Output the entries as they appear, skipping images.

[Records shown]
★ ★ ★ ★ ★ ★ ★

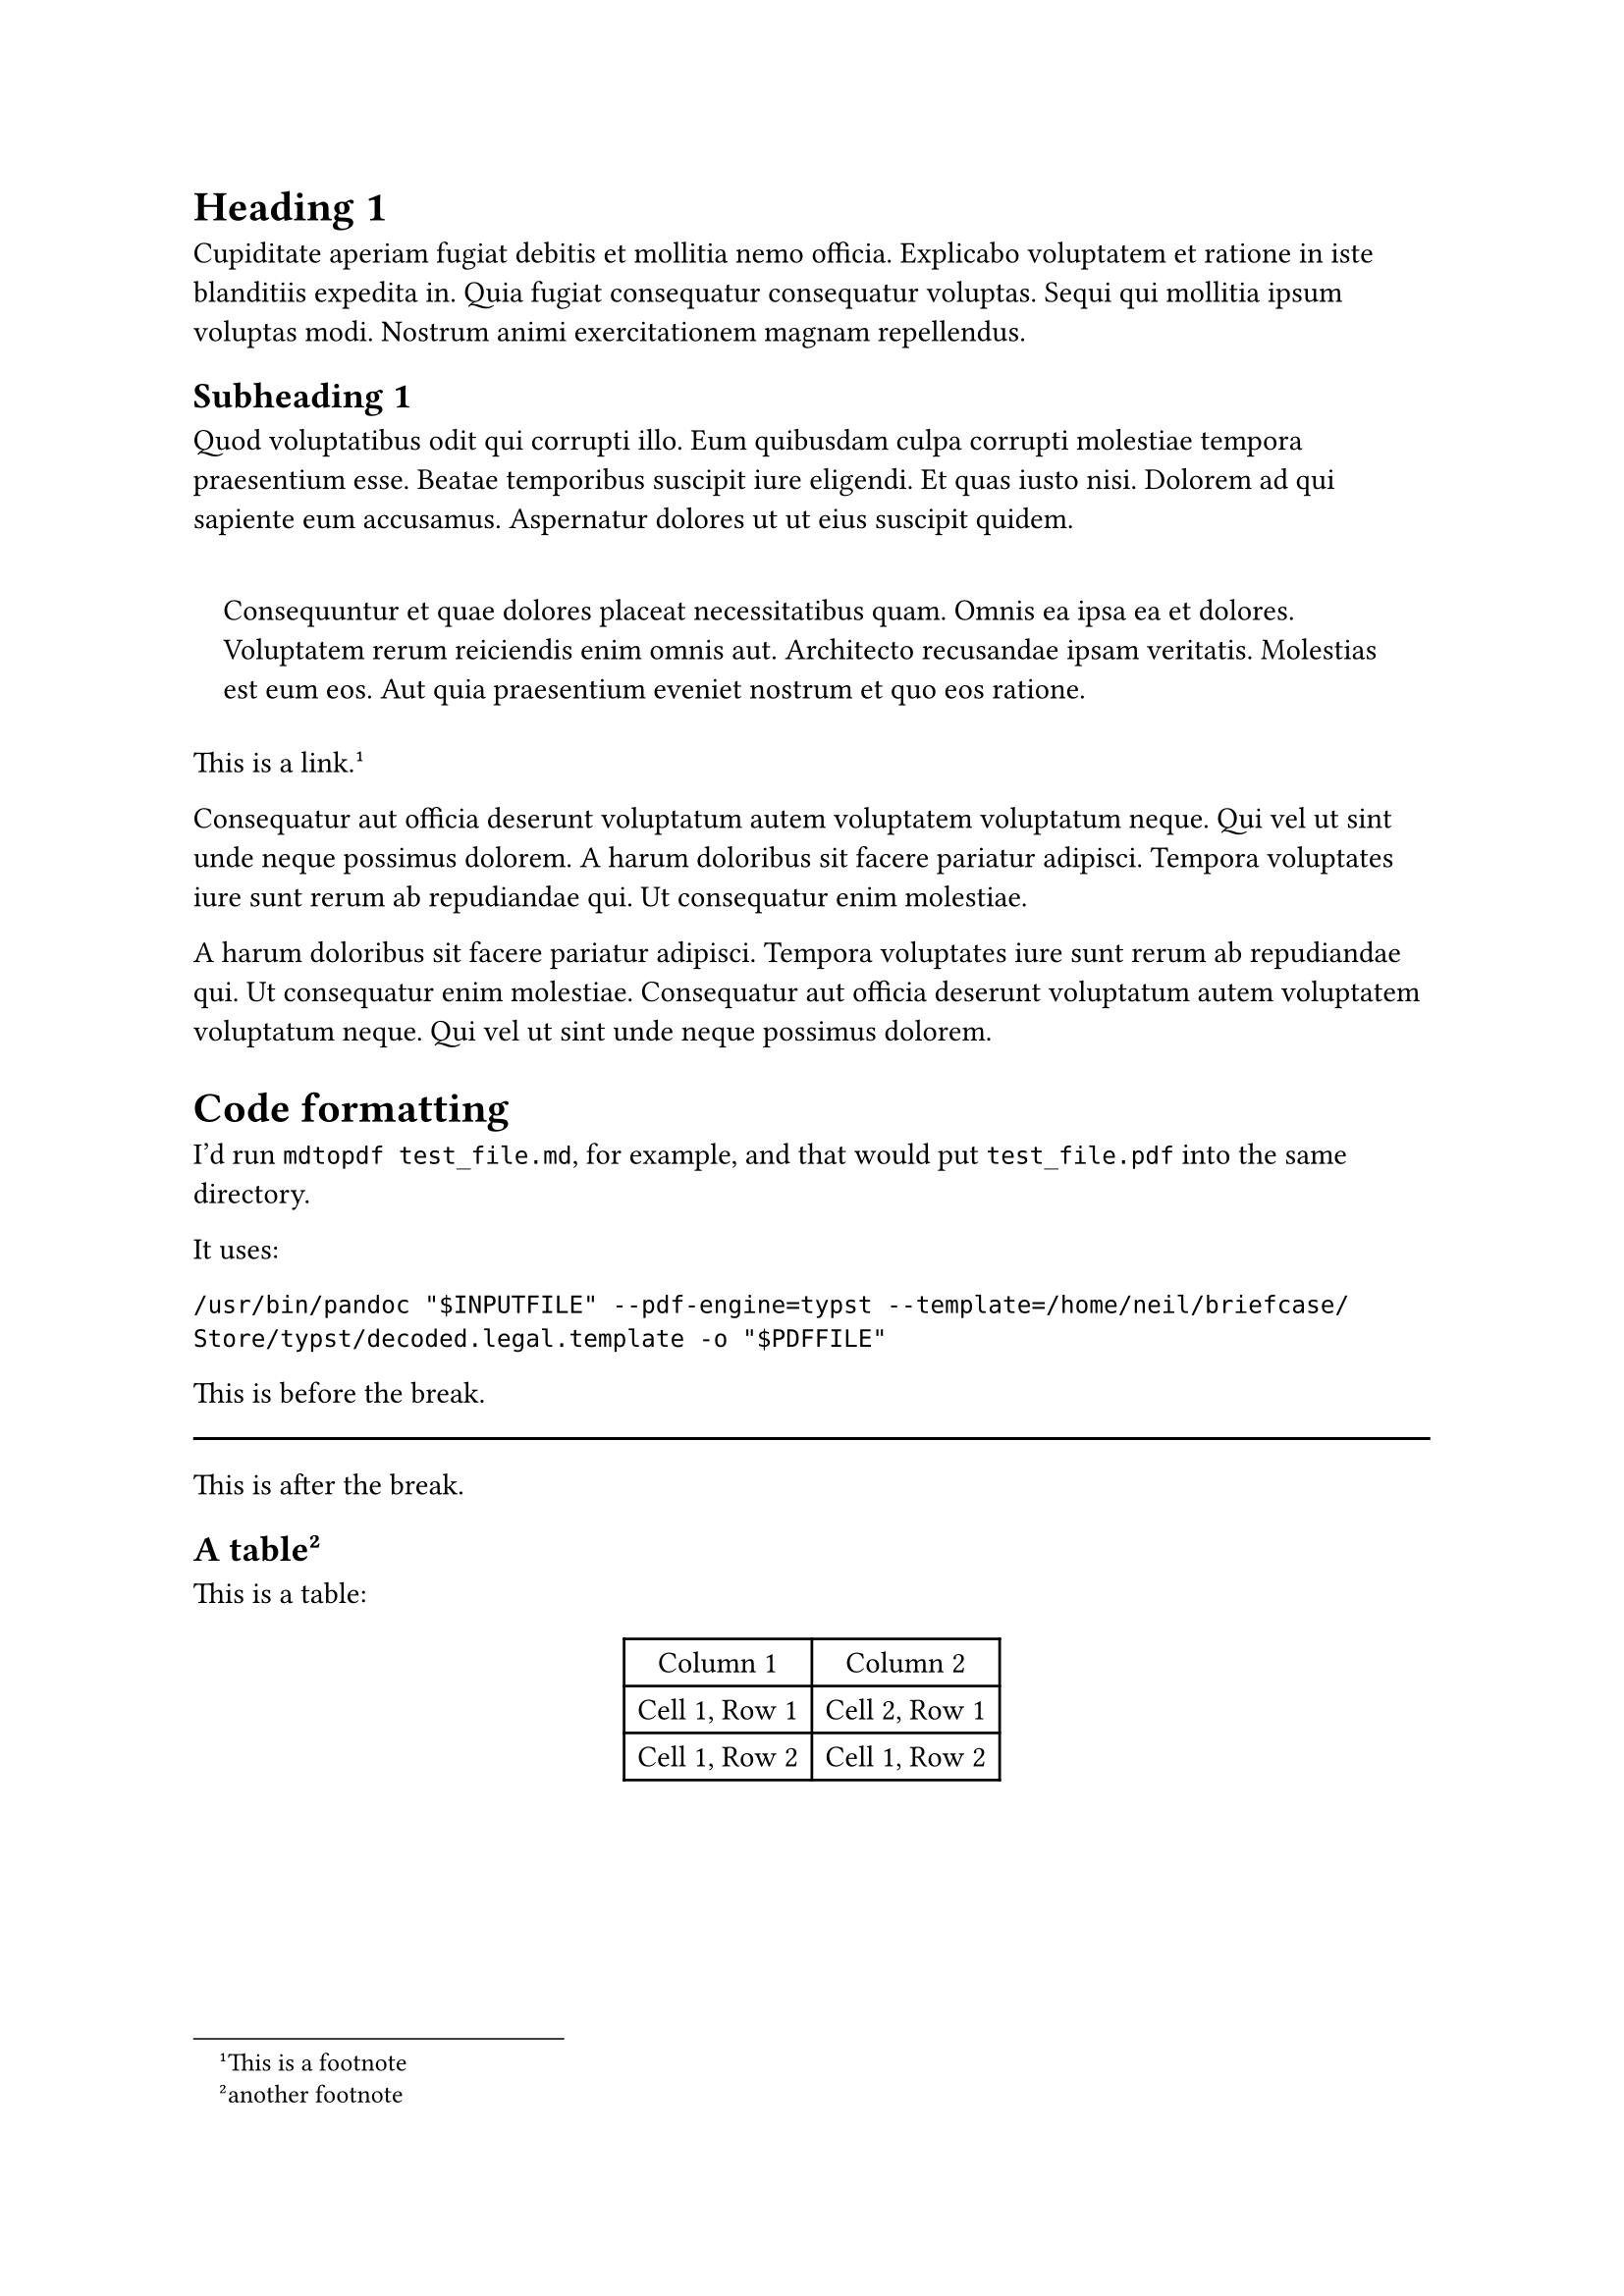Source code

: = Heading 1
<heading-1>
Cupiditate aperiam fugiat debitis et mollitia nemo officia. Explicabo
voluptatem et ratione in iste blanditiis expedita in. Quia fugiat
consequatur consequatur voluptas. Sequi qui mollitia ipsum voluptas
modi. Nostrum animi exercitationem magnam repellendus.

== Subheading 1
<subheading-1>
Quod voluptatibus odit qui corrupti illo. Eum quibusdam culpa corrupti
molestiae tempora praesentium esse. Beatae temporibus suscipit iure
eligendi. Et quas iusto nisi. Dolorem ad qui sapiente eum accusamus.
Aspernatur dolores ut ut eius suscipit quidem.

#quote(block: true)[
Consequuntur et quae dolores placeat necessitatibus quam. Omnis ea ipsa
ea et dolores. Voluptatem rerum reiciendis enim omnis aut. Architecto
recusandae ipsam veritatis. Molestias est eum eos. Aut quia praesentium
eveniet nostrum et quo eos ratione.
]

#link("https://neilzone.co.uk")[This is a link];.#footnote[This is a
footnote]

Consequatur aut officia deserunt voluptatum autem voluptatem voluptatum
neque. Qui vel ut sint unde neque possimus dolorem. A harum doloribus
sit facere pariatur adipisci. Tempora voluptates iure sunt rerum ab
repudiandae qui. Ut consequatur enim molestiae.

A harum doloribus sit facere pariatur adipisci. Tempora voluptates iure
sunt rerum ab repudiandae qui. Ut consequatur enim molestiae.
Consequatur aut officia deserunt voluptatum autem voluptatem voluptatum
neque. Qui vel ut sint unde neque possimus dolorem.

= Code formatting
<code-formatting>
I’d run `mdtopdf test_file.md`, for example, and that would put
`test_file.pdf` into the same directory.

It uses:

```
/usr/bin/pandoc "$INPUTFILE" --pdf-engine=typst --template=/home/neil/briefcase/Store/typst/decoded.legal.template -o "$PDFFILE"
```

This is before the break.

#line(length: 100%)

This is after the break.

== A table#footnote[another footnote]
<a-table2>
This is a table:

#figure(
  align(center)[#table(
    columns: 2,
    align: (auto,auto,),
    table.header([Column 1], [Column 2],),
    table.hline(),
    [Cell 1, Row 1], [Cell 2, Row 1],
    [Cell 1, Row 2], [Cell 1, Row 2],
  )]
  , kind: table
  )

★ ★ ★ ★ ★ ★ ★

[Response to the task]
Source code

: = Heading 1
<heading-1>
Cupiditate aperiam fugiat debitis et mollitia nemo officia. Explicabo
voluptatem et ratione in iste blanditiis expedita in. Quia fugiat
consequatur consequatur voluptas. Sequi qui mollitia ipsum voluptas
modi. Nostrum animi exercitationem magnam repellendus.

== Subheading 1
<subheading-1>
Quod voluptatibus odit qui corrupti illo. Eum quibusdam culpa corrupti
molestiae tempora praesentium esse. Beatae temporibus suscipit iure
eligendi. Et quas iusto nisi. Dolorem ad qui sapiente eum accusamus.
Aspernatur dolores ut ut eius suscipit quidem.

#quote(block: true)[
Consequuntur et quae dolores placeat necessitatibus quam. Omnis ea ipsa
ea et dolores. Voluptatem rerum reiciendis enim omnis aut. Architecto
recusandae ipsam veritatis. Molestias est eum eos. Aut quia praesentium
eveniet nostrum et quo eos ratione.
]

#link("https://neilzone.co.uk")[This is a link];.#footnote[This is a
footnote]

Consequatur aut officia deserunt voluptatum autem voluptatem voluptatum
neque. Qui vel ut sint unde neque possimus dolorem. A harum doloribus
sit facere pariatur adipisci. Tempora voluptates iure sunt rerum ab
repudiandae qui. Ut consequatur enim molestiae.

A harum doloribus sit facere pariatur adipisci. Tempora voluptates iure
sunt rerum ab repudiandae qui. Ut consequatur enim molestiae.
Consequatur aut officia deserunt voluptatum autem voluptatem voluptatum
neque. Qui vel ut sint unde neque possimus dolorem.

= Code formatting
<code-formatting>
I’d run `mdtopdf test_file.md`, for example, and that would put
`test_file.pdf` into the same directory.

It uses:

```
/usr/bin/pandoc "$INPUTFILE" --pdf-engine=typst --template=/home/neil/briefcase/Store/typst/decoded.legal.template -o "$PDFFILE"
```

This is before the break.

#line(length: 100%)

This is after the break.

== A table#footnote[another footnote]
<a-table2>
This is a table:

#figure(
  align(center)[#table(
    columns: 2,
    align: (auto,auto,),
    table.header([Column 1], [Column 2],),
    table.hline(),
    [Cell 1, Row 1], [Cell 2, Row 1],
    [Cell 1, Row 2], [Cell 1, Row 2],
  )]
  , kind: table
  )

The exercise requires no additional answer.